The Bank of England announced that it was reducing its key interest rate further, following a decrease in UK inflation to a three-year low, indicating potential for more cuts in the future.
As anticipated, the BoE lowered borrowing costs by 25 basis points to 4.75 per cent at its regular policy meeting.
This is the second rate reduction since August.
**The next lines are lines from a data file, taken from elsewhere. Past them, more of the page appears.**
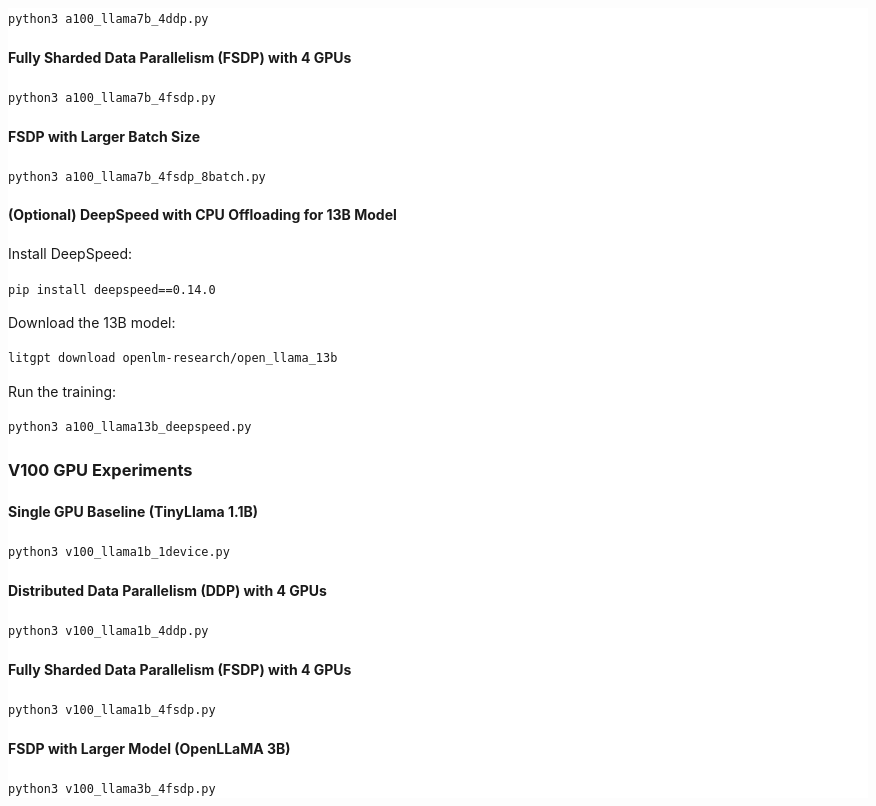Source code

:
 ```bash
python3 a100_llama7b_4ddp.py
```

#### Fully Sharded Data Parallelism (FSDP) with 4 GPUs

```bash
python3 a100_llama7b_4fsdp.py
```

#### FSDP with Larger Batch Size

```bash
python3 a100_llama7b_4fsdp_8batch.py
```

#### (Optional) DeepSpeed with CPU Offloading for 13B Model

Install DeepSpeed:

```bash
pip install deepspeed==0.14.0
```

Download the 13B model:

```bash
litgpt download openlm-research/open_llama_13b
```

Run the training:

```bash
python3 a100_llama13b_deepspeed.py
```

### V100 GPU Experiments

#### Single GPU Baseline (TinyLlama 1.1B)

```bash
python3 v100_llama1b_1device.py
```

#### Distributed Data Parallelism (DDP) with 4 GPUs

```bash
python3 v100_llama1b_4ddp.py
```

#### Fully Sharded Data Parallelism (FSDP) with 4 GPUs

```bash
python3 v100_llama1b_4fsdp.py
```

#### FSDP with Larger Model (OpenLLaMA 3B)

```bash
python3 v100_llama3b_4fsdp.py
```
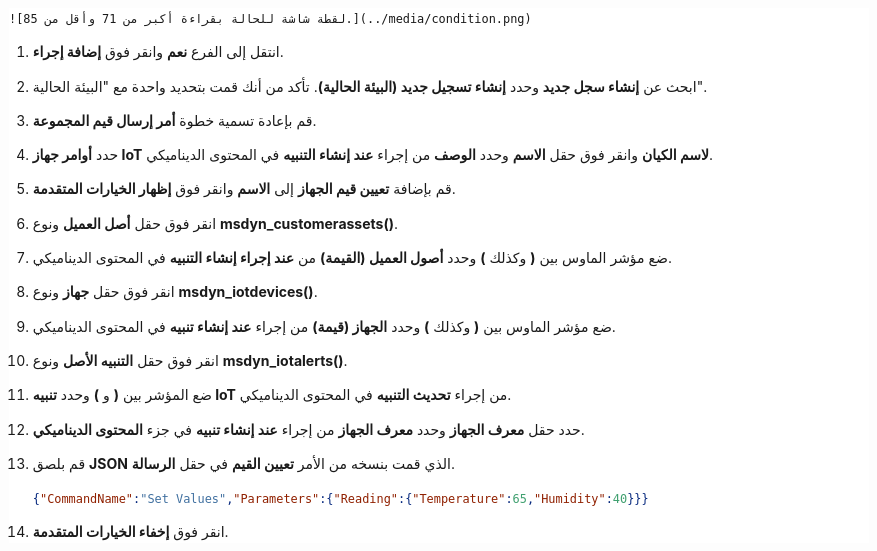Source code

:     ![لقطة شاشة للحالة بقراءة أكبر من 71 وأقل من 85.](../media/condition.png)

1. انتقل إلى الفرع **نعم** وانقر فوق **إضافة إجراء**.


1. ابحث عن **إنشاء سجل جديد** وحدد **إنشاء تسجيل جديد (البيئة الحالية)**. تأكد من أنك قمت بتحديد واحدة مع "البيئة الحالية".

1. قم بإعادة تسمية خطوة **أمر إرسال قيم المجموعة**.

1. حدد **أوامر جهاز IoT** **لاسم الكيان** وانقر فوق حقل  **الاسم** وحدد **الوصف** من إجراء **عند إنشاء التنبيه** في المحتوى الديناميكي.

1. قم بإضافة **تعيين قيم الجهاز** إلى **الاسم** وانقر فوق **إظهار الخيارات المتقدمة**.

1. انقر فوق حقل **أصل العميل** ونوع  **msdyn_customerassets()**.

1. ضع مؤشر الماوس بين **(** وكذلك **)** وحدد **أصول العميل (القيمة)** من **عند إجراء إنشاء التنبيه** في المحتوى الديناميكي.

1. انقر فوق حقل **جهاز** ونوع **msdyn_iotdevices()**.

1. ضع مؤشر الماوس بين **(** وكذلك **)** وحدد **الجهاز (قيمة)** من إجراء **عند إنشاء تنبيه** في المحتوى الديناميكي.

1. انقر فوق حقل **التنبيه الأصل** ونوع **msdyn_iotalerts()**.

1. ضع المؤشر بين **(** و **)** وحدد **تنبيه IoT** من إجراء **تحديث التنبيه** في المحتوى الديناميكي.

1. حدد حقل **معرف الجهاز** وحدد **معرف الجهاز** من إجراء  **عند إنشاء تنبيه** في جزء **المحتوى الديناميكي**.

1. قم بلصق **JSON** الذي قمت بنسخه من الأمر **تعيين القيم** في حقل  **الرسالة**.

    ```json
    {"CommandName":"Set Values","Parameters":{"Reading":{"Temperature":65,"Humidity":40}}}
    ```

1. انقر فوق **إخفاء الخيارات المتقدمة**.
The US Federal Reserve is anticipated to lower rates again soon.
“We have been able to cut interest rates again” after UK annual inflation fell below the BoE’s target, the central bank’s governor Andrew Bailey said in a statement.
The Consumer Prices Index in Britain stands at 1.7 per cent, the lowest level since 2021 and below the two per cent target.
“We need to make sure inflation stays close to target, so we can’t cut interest rates too quickly or by too much,” Bailey cautioned.
“But if the economy evolves as we expect it’s likely that interest rates will continue to fall gradually from here.”
Major central banks started this year to cut interest rates that had been hiked in efforts to tame inflation, which had soared following the end of Covid lockdowns and Russia’s invasion of Ukraine.
Sweden’s central bank slashed borrowing costs by 0.5 basis points Thursday — its fourth this year and biggest reduction in a decade — while Norway made no change.
The Fed is later expected to trim by 25 basis points in a decision unlikely to have been influenced by Donald Trump’s return to power, according to analysts.
The BoE update follows a maiden budget last week from Britain’s new Labour government that featured tax rises and increased borrowing.
In August, the BoE reduced it key rate for the first time since early 2020, from a 16-year high of 5.25 per cent as UK inflation returned to normal levels.
But it decided against a second reduction in a row in September. There was no October meeting.
The BoE hiked borrowing costs 14 times between late 2021 — when they stood at a record-low 0.1 per cent — and the second half of last year.